The fifth step; Pour all the juice into Flammulina velutipes, add a spoonful of Chili oil and red oil, and mix well to serve.
Dried bean curd with cold leek and mung bean sprouts Ingredients: a large amount of mung bean sprouts 1, a small amount of leek 1, half a piece of smoked dried bean curd, 4 cloves of fresh garlic, 1.5 tablespoons of fresh soy sauce, 2 tablespoons of aged vinegar, 1 tablespoon of pepper oil, and a little salt.
Specific practices:
Step 1: Actually, we call the smoked dried tofu smoked tofu here, which is made by cutting the tofu in the north into pieces and then smoking it. It has a unique aromatic smell and is most suitable for making cold salad.
Step 2: Mung bean sprouts can clear away heat and detoxify, relieve summer heat and replenish water, and are one of the vegetables that must be eaten in summer.
Step 3: boil a small pot of water, blanch the mung bean sprouts until they are slightly soft, and take them out; Then cut the leek into long sections, put it in a pot, blanch it until it changes color, and take it out.
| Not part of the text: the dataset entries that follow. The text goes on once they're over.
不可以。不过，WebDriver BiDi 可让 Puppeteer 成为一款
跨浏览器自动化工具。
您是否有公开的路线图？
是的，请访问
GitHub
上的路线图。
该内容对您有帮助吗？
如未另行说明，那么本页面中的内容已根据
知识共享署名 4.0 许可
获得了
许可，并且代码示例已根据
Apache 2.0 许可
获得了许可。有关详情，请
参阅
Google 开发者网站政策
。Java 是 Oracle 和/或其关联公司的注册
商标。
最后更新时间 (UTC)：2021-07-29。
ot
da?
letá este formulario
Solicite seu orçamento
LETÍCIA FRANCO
Both should be soaked in cold water and cooled. I bought 1 kg leek for 1 yuan, and put100g in this dish.
Step 4: Cut the smoked tofu into strips, as shown in the figure.
Step 5: Drain the mung bean sprouts and leeks, put them together with smoked tofu strips, add garlic, fresh soy sauce, aged vinegar, pepper oil and salt, and mix well.